TOKYO Reaffirming its commitment to DRAMs and leading-edge semiconductor process technology, NEC Corp. will up its investments in two domestic memory fabs to increase production of 128-Mbit synchronous and Rambus DRAMs. Moreover, the company will pump more money into a soon-to-be completed 0.18-micron logic fab with the expectation that it will be finished ahead of schedule.
The investments will enable NEC to about double its DRAM bit production over the next year, a company spokesman said. Despite the continuing slump in memory prices, NEC is aiming to regain market share it lost over the last year to companies like Samsung, Micron and Hyundai.
"If we're going to compete with the three DRAM-specific manufacturers, there are two things we need to do to remain competitive," the spokesman said. "One, we have to have competitive densities and technologies, and second, we have to produce in high volumes to realize efficiencies and economies of scale."
NEC laid out its capital-investment plan on Friday (May 28) at an end-of-fiscal-year earnings announcement, where it reported its net sales had declined 2.9 percent to $40.3 billion, resulting in a $1.3 billion net loss.
Only a few years ago, NEC was the second largest producer of DRAMs behind Samsung, but it saw market share fall last year to 11 percent. That put the company in fourth place after Samsung, Micron and Hyundai, according to Dataquest Inc.
In South Korea, Samsung has maintained its lead as the world's top DRAM producer and has been boosting capital spending since the beginning of the year, while Hyundai recently completed its acquisition of Korea's third-largest memory-chip producer, LG Semicon. In the United States, Micron Technology (Boise, Idaho) has become the world's second largest supplier of DRAMs after its takeover of Texas Instruments Inc.'s DRAM operations last year.
Like other Japanese DRAM companies that are trying to diversify their semiconductor products but still see DRAMs as a strategic part of their business, NEC is aiming to boost production of 128-Mbit DRAMs. At the same time, it is trying to avoid exacerbating the 64-Mbit supply glut.
By March of next year, NEC expects that prices for 64- and 128-Mbit DRAMs will reach price parity, the point at which two 64-Mbit chips will equal the cost of one 128-Mbit device. Based on that analysis, NEC's DRAM production increases will be limited to 128-Mbit synchronous DRAMS, 128/144-Mbit Direct Rambus DRAMs and, to a lesser extent, 256-Mbit SDRAMs, which will move into volume production in the second half of this year.
NEC expects to be producing by March 4 million 128-Mbit SDRAMs and 2.3 million 128/144-Mbit Direct Rambus DRAMs monthly. Production for 64-Mbit devices will fall from 10 million to 8 million a month by the same period, the spokesman said.
Following a pattern that has become the norm in the DRAM industry, NEC will boost production output mainly by shrinking its die sizes.

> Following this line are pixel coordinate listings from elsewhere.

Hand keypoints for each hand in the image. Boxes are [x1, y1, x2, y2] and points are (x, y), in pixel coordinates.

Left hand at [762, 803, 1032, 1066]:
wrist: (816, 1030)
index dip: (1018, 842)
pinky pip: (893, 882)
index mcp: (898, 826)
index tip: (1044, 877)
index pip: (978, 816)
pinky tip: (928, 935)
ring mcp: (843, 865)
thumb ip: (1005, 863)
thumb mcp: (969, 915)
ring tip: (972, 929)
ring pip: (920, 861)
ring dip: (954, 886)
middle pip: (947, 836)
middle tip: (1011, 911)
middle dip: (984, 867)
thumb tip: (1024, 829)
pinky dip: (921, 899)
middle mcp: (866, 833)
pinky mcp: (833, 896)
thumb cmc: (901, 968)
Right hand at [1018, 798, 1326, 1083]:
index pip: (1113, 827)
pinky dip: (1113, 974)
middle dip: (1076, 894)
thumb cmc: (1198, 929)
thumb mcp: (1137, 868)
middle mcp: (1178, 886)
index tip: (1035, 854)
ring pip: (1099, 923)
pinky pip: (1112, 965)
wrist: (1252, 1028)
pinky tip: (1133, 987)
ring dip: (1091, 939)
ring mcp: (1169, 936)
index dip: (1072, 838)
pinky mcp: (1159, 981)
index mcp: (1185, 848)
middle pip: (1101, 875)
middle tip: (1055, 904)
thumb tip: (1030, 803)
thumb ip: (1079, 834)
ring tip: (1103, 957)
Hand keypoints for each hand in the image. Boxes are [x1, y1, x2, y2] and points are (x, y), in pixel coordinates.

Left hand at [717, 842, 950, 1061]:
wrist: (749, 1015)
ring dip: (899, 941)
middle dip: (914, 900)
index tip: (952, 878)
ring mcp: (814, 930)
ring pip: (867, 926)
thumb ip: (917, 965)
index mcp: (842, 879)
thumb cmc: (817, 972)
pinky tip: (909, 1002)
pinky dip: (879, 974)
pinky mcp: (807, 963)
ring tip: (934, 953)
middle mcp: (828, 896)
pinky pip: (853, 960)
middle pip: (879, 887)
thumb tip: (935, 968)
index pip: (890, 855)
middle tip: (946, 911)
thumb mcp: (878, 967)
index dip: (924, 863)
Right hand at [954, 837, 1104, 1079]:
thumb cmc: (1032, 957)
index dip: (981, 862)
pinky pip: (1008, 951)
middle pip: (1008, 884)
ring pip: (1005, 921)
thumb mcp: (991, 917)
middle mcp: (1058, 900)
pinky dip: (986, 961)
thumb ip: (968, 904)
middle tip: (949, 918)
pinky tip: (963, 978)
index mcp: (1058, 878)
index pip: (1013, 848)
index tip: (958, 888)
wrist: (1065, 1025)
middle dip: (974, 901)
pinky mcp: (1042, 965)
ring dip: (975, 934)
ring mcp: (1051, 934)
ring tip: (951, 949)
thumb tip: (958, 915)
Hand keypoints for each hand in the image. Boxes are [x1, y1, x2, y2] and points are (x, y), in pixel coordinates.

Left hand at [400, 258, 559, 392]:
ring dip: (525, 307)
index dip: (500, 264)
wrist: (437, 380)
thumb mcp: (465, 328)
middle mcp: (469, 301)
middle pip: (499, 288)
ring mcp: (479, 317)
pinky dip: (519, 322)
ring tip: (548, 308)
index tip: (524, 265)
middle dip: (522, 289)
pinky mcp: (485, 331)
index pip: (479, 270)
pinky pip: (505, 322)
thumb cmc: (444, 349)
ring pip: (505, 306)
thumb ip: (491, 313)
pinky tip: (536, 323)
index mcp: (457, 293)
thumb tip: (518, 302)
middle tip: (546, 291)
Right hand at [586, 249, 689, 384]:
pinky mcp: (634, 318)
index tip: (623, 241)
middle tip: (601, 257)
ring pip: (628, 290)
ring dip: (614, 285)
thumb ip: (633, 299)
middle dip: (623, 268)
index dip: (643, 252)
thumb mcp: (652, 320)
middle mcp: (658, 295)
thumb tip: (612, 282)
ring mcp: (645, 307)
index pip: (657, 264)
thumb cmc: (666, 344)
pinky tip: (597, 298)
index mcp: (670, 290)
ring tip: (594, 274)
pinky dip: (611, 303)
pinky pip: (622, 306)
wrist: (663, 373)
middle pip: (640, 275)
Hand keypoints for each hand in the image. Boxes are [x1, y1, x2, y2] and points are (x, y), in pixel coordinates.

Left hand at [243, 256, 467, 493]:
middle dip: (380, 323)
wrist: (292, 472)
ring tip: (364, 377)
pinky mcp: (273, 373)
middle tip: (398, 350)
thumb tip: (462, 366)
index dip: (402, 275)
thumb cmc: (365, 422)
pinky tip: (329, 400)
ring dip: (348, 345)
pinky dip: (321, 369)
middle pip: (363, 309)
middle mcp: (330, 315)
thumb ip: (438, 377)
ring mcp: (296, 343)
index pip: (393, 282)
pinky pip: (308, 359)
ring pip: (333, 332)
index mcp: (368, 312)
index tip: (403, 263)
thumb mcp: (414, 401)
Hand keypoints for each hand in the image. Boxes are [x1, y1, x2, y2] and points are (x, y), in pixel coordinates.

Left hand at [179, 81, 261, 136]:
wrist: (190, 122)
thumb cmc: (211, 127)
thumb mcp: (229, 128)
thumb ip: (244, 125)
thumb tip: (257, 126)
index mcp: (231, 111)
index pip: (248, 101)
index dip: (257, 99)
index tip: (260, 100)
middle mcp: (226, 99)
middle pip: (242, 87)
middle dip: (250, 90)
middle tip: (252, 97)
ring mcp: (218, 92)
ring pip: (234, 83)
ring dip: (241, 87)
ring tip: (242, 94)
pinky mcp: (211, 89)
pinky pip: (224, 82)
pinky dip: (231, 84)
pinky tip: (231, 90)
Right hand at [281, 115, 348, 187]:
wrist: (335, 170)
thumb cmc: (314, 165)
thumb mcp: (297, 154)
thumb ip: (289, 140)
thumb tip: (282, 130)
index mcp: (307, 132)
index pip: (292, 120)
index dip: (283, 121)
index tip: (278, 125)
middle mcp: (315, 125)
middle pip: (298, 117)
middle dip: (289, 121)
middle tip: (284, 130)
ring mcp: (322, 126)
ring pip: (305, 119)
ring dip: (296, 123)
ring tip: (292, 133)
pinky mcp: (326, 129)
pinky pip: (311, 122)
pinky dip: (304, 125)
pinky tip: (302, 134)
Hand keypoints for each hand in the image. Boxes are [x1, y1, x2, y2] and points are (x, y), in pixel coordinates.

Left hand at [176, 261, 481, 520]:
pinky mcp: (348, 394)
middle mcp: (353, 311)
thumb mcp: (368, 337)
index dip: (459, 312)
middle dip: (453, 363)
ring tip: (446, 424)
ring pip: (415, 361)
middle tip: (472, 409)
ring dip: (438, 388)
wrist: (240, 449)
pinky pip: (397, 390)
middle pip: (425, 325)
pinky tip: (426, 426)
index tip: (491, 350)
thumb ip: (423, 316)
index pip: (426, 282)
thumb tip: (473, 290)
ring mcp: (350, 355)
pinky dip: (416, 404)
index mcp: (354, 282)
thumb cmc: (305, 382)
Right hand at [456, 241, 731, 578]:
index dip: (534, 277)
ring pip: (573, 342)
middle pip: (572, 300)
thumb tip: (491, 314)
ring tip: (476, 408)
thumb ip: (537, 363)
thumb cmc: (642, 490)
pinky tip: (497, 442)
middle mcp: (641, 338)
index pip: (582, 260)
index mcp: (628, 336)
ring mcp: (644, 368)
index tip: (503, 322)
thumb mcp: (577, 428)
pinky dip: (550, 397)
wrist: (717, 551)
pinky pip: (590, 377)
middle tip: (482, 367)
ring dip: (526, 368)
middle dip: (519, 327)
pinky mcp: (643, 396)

This month, the company will shrink the line widths of its 128-Mbit SDRAMs from 0.22 micron to 0.2 micron, which will reduce the die area to 77 mm2. For Rambus DRAMs with the same density, the company plans to implement a 0.2-micron die shrink this summer, bringing the die size below 100 mm2. And next month, NEC will scale down its 64-Mbit devices to 42.7 mm2 using the same process technology.
Much of the spending for the new process technologies will be directed at the company's domestic fabs. NEC will increase its total domestic spending in semiconductor plant and manufacturing equipment from about $508 million last fiscal year to $828 million this fiscal year. The company's Kyushu, Hiroshima and soon-to-be completed Yamagata fabs will receive the bulk of the spending increases.
A planned $205 million capital infusion at Yamagata will allow the company to complete the plant by October three months ahead of schedule. The fab, which will initially produce 5,000 wafers per month, will deliver logic chips, graphics devices and RISC processors using a 0.18-micron process technology. NEC operates two other 0.18-micron lines, one at its Kyushu fab and a pilot line in Sagamihara.
NEC's total semiconductor capital-equipment spending will decline, however, as the company pares down outlays at its overseas fabs and at its joint-venture Hua Hong NEC Electronics DRAM fab in Shanghai, China. That facility was completed earlier this year. As a result, NEC will spend a $1.07 billion, against last year's $1.23 billion, for semiconductor capital equipment.